Assignment Question
Addressing the Business Question (SQL Analysis):
Congrats on becoming a business analyst! Your database has been designed based on your requirements. Now it’s time to answer your business question: Does price positively effect customer satisfaction?
Analysis Requirements (Jupyter Notebook): Introduce the problem and define key terms 5-10 sentences At least one credible source for each key term defined Answer the business question 5-10 sentences Make sure your results are statistically significant Provide your top two actionable insights 5-10 sentences each. Provide at least one credible source per insight. Make sure to go beyond the numbers. Note that the company is likely to already be taking advantage of common metrics such as correlations and is expecting a deeper level of analysis. Use markdown to explain the rest of your analysis 250-450 words Remember that markdown is used to explain what you, the analyst, has found important through the code. Code comments are used to explain the technical aspects of the code. SQL Requirements Provide the SQL queries needed to: explore the data leading up to the creation of your final dataset develop your final dataset (this is what will be exported into Excel and then read into Python) Make sure to include a USE statement and ample comments throughout your code. Do not use AI to generate any of your SQL code. Python Requirements Your code must generate the following: Descriptive statistics Frequency tables Correlation 3-5 well-designed, highly relevant data visualizations (scatterplots, boxplots, etc.) Make sure to avoid data dumping: Remove any outputs/visuals that do not directly support your insights Limit your tabular outputs Do not use AI to generate any of your Python code. Tips To get your final dataset from SQL to Python, you may export the data from SQL into an Excel file and then imported into Python with pd.read_excel(). Avoid writing about what you did. Your stakeholders will assume that you took proper steps to analyze the data and do not have the bandwidth to read through your process. They are more interested in your answer to the business question, as well as your top two actionable insights. Note that your stakeholders will start asking questions about the validity of your results if your insights stray from the SQL queries/Python code you provide. Additional files (Excel, etc.) will not be assessed. Deliverables
1. Submit a Jupyter Notebook in the following two formats: Jupyter Notebook (.ipynb format) HTML page, converted directly from the Jupyter Notebook interface (.html format)

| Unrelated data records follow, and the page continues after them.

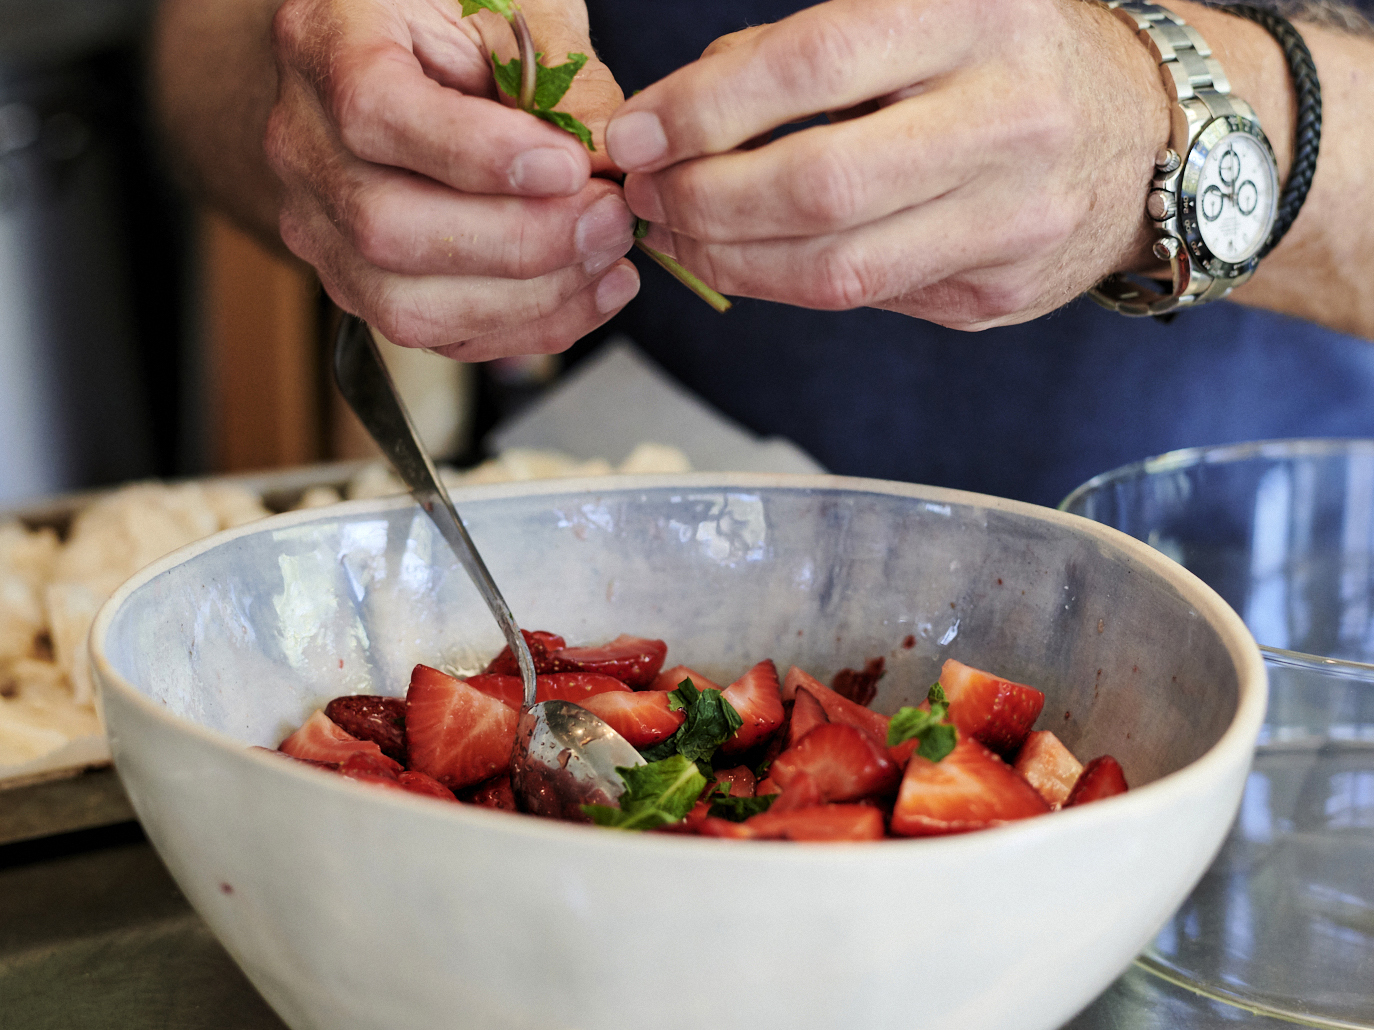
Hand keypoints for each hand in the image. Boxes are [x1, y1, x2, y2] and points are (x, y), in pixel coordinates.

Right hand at [267, 0, 638, 358]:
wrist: (402, 62)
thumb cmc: (456, 21)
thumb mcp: (512, 7)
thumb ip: (558, 69)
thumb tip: (606, 155)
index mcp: (325, 45)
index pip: (374, 112)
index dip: (474, 153)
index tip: (567, 167)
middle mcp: (304, 146)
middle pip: (386, 227)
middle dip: (519, 240)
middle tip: (608, 219)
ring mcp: (323, 228)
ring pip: (406, 304)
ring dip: (527, 297)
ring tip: (606, 257)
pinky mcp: (365, 287)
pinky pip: (441, 337)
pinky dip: (529, 326)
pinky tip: (591, 290)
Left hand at [606, 0, 1170, 329]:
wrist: (1141, 139)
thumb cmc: (1007, 61)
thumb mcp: (928, 9)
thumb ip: (804, 49)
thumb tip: (673, 115)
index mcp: (979, 15)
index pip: (817, 63)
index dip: (706, 109)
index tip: (636, 134)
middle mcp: (1006, 118)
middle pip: (818, 185)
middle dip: (703, 199)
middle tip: (647, 194)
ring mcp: (1011, 219)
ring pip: (835, 268)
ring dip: (728, 258)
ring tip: (677, 231)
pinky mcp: (999, 293)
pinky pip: (865, 300)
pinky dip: (782, 283)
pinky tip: (743, 259)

2. Submit your SQL queries in the following two formats: SQL script (.sql format) Text file (.txt format) Weighting This assignment is worth 60% of your total grade for this course.
Rubric Business Question and Writing Quality (25 points)
The business question is properly introduced in relation to a market opportunity or need. In other words, it is easy to understand the value generated from addressing the business question. Key terms (price and customer satisfaction) are well defined and supported by credible sources. Their definitions are intuitive for the problem at hand. The answer to the business question is supported by the data and statistical significance tests. Relevant numbers have been provided to support the answer to the business question. Word and sentence limits are respected throughout the analysis. Writing is of professional quality in all parts of the deliverable. Actionable Insights (25 points) Insights are highly actionable, providing practical information that can be applied to improve performance in terms of the business question. In other words, what should stakeholders do to take advantage of your answer to the business question? Each insight is supported by at least one credible source. Relevant numbers have been provided to support each actionable insight. Insights go beyond the numbers and explain why a finding is valuable. SQL Analysis and Dataset Generation (25 points) Data has been explored through SQL queries that are relevant to the analysis. SQL techniques (WHERE, GROUP BY, subqueries, etc.) are used appropriately. The final query in the SQL script generates a dataset to be imported into Python. No bugs or errors occur between the exported dataset and the imported Python file. Outputs are controlled with syntax such as LIMIT. Data dumping has been minimized. The code contains ample comments that are focused on technical aspects (minimum of one comment for every five lines of code). Python Analysis and Jupyter Notebook (25 points) Markdown is used throughout the analysis to explain results. Results for descriptive statistics, frequency tables, and correlation are well formatted and used appropriately. Data visualizations are meaningful in terms of actionable insights and/or addressing the business question. Key aspects of each data visualization are highly noticeable. Tabular outputs are controlled with methods such as .head(). Data dumping has been minimized. The code contains ample comments that are focused on technical aspects (minimum of one comment for every five lines of code).